LIST OF TASKS —
(a) Summarize the article on tanning beds and skin cancer in two sentences.
(b) In the article on tanning beds and skin cancer, how was the group of people without melanoma chosen?

EXERCISE TEXT —
------------------------------------

U of M study links tanning beds to higher risk of skin cancer

Tanning bed
In this file photo, a tanning salon employee shows a tanning bed to a customer.

For the first time ever, a study has found a definitive link between indoor tanning and melanoma. The study by University of Minnesota researchers found a strong association between tanning-device use and the most serious form of skin cancer.

Researchers found that people who use any type of tanning device, for any amount of time, are 74 percent more likely to develop a melanoma.

The University of Minnesota study is published in the online edition of "Cancer Epidemiology, Biomarkers and Prevention," a journal of the American Association for Cancer Research.

Epidemiologist DeAnn Lazovich hopes her findings will convince the public -- especially young people -- to give up indoor tanning. She also thinks the findings make a strong case for tightening restrictions on tanning devices.

"Ultraviolet radiation, whether it comes from the sun or it comes from artificial devices like indoor tanning, is not safe," said Lazovich, a Ph.D. researcher and associate professor of epidemiology.

Previous studies have come to similar conclusions. But for the most part, those studies found a much weaker association between indoor tanning devices and melanoma. Lazovich said the earlier studies had some pretty significant limitations which she tried to resolve.

Her study is the largest of its kind. University researchers surveyed more than 1,100 Minnesotans diagnosed with melanoma and compared them with 1,100 people of similar ages, without melanoma. The melanoma-free group was randomly selected from state driver's license lists, and matched by gender against the list of people with melanoma.

------------------------------------

INFORMATION PROVIDED —

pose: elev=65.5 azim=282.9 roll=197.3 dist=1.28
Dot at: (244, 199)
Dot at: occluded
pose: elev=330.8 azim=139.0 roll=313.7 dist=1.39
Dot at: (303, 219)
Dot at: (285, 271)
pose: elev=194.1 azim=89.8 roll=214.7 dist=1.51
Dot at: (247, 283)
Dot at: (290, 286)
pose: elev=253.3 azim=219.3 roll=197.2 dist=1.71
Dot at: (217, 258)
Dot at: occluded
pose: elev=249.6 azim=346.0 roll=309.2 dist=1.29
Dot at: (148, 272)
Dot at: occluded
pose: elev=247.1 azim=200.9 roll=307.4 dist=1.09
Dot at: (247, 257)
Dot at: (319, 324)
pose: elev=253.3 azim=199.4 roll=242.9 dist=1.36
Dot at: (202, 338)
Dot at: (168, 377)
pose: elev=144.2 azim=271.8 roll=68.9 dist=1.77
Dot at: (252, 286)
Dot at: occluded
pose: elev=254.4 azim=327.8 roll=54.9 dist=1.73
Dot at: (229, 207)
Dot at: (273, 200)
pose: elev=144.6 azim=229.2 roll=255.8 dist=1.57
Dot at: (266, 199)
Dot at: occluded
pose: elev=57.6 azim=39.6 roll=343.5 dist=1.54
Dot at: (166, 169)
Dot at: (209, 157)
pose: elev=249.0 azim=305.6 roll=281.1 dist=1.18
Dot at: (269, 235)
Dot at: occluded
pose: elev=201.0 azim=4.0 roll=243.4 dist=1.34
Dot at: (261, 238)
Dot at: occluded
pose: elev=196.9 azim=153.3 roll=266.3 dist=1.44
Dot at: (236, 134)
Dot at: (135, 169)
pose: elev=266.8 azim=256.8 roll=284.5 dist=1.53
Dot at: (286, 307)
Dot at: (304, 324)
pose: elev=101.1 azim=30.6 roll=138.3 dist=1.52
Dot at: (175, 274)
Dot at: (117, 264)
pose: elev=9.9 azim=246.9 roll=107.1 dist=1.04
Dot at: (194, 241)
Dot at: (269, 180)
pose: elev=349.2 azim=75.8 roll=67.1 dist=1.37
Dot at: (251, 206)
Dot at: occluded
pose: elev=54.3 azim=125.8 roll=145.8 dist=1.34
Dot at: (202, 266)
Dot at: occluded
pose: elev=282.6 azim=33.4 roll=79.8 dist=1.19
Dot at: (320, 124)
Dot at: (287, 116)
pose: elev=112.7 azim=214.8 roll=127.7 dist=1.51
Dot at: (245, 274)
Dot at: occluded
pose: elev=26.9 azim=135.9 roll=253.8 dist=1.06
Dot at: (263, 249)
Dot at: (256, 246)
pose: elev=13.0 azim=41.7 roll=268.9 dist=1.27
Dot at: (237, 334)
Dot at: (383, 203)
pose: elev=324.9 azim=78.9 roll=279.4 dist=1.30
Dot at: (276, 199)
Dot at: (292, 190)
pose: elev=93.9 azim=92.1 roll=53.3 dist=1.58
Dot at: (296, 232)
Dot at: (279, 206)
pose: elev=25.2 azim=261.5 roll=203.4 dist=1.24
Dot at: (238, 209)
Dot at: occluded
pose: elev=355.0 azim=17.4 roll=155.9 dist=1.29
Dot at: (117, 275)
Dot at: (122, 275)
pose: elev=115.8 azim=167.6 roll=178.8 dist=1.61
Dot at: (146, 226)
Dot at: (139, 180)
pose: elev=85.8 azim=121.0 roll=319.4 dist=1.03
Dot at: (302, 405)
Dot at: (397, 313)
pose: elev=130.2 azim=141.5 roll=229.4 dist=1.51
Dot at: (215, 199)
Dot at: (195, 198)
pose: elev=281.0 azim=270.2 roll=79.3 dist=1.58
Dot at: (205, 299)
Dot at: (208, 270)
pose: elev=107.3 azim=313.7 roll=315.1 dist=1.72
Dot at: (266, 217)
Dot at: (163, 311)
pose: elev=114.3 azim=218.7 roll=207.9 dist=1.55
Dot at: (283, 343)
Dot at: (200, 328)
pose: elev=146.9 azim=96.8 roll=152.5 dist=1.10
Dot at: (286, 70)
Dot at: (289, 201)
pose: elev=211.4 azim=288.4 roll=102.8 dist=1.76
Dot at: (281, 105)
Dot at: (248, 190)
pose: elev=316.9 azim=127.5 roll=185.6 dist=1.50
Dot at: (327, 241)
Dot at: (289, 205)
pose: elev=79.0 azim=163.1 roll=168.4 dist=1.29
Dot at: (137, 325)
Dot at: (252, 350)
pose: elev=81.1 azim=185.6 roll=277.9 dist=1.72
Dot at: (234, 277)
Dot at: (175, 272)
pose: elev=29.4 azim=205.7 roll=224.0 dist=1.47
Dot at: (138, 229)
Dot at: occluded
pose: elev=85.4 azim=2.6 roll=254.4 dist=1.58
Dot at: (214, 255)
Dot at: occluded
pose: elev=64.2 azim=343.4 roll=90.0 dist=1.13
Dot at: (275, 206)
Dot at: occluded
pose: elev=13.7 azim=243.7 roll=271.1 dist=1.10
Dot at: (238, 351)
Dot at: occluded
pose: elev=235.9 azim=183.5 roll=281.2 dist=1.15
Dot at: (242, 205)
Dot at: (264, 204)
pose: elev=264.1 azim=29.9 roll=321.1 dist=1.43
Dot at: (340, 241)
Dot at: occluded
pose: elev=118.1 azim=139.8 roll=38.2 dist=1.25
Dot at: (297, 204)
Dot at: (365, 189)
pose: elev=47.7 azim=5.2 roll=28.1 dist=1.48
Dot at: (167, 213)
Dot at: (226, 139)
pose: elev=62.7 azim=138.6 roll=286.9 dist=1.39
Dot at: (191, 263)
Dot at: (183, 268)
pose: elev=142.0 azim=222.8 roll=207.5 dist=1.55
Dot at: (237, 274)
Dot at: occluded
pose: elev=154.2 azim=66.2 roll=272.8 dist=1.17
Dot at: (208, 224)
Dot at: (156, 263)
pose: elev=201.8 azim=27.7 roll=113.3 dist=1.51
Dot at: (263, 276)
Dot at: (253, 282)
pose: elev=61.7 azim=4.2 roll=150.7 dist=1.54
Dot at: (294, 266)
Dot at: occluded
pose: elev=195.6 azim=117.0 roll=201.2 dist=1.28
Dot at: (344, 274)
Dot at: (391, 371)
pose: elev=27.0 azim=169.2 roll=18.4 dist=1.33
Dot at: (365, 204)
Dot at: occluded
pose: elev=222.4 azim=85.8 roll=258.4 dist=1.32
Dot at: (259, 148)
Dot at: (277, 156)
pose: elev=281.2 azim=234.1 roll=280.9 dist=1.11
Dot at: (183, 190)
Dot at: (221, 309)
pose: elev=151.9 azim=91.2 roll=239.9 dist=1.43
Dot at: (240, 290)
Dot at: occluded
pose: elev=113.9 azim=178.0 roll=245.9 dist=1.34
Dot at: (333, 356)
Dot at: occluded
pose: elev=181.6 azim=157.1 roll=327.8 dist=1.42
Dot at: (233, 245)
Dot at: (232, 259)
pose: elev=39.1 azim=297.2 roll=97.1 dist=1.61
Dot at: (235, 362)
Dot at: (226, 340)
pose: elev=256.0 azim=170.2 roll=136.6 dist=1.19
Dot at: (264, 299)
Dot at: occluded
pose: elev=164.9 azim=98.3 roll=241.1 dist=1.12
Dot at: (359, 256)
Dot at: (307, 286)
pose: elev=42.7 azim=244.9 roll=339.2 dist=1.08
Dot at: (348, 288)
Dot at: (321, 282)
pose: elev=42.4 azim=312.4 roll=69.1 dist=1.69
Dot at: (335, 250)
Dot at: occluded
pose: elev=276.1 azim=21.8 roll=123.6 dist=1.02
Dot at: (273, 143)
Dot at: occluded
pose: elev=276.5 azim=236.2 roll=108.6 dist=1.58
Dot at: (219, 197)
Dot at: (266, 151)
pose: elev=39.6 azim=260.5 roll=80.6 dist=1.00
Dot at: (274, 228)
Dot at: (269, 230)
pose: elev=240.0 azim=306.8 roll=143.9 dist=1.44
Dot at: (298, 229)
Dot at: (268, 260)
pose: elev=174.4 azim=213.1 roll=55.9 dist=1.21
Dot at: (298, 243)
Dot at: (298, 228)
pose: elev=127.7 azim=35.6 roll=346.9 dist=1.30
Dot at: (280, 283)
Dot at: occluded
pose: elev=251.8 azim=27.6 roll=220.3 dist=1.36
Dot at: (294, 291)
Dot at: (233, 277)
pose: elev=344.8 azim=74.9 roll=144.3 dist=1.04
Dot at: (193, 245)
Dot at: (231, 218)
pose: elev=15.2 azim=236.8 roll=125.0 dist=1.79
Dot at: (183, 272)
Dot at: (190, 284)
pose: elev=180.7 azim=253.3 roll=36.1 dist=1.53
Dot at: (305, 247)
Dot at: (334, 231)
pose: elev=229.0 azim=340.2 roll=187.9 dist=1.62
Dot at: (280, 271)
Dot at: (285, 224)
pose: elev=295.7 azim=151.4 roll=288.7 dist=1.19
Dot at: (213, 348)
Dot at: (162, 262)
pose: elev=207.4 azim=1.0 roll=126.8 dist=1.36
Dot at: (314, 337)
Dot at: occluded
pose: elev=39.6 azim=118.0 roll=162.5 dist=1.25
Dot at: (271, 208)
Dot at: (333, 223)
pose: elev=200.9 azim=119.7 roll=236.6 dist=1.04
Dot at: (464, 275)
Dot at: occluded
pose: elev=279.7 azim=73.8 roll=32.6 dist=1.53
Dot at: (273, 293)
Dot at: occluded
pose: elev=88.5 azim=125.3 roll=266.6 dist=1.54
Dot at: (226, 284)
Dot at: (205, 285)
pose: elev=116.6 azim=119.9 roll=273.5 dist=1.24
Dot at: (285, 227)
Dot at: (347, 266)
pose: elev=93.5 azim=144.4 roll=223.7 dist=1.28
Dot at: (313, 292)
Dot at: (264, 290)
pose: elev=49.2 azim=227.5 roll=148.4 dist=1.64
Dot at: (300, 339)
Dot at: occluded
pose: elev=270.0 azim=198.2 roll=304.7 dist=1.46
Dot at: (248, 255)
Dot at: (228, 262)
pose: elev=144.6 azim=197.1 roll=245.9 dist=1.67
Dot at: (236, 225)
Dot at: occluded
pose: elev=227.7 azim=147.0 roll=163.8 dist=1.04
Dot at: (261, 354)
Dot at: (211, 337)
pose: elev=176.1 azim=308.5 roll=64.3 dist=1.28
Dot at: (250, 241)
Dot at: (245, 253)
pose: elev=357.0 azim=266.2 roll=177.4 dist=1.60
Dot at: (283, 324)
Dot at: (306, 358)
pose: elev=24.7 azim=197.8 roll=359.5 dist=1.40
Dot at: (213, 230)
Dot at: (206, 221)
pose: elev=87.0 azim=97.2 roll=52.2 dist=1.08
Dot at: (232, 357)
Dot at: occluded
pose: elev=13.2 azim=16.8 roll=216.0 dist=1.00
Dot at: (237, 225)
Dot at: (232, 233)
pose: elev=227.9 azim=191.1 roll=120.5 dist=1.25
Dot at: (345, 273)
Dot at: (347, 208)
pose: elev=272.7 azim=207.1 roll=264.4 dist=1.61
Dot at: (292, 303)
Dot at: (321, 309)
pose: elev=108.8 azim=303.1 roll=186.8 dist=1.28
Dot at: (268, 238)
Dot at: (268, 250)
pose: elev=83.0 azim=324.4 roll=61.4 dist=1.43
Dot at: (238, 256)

------------------------------------

TASK ANSWERS —
(a) A University of Minnesota study found that people who use any type of tanning device, for any amount of time, are 74 percent more likely to develop melanoma, the most serious form of skin cancer. Epidemiologist DeAnn Lazovich hopes her findings will convince the public, especially young people, to give up indoor tanning, and she thinks they make a strong case for tightening restrictions on tanning devices.

(b) They were randomly selected from state driver's license lists and matched by gender against the list of people with melanoma.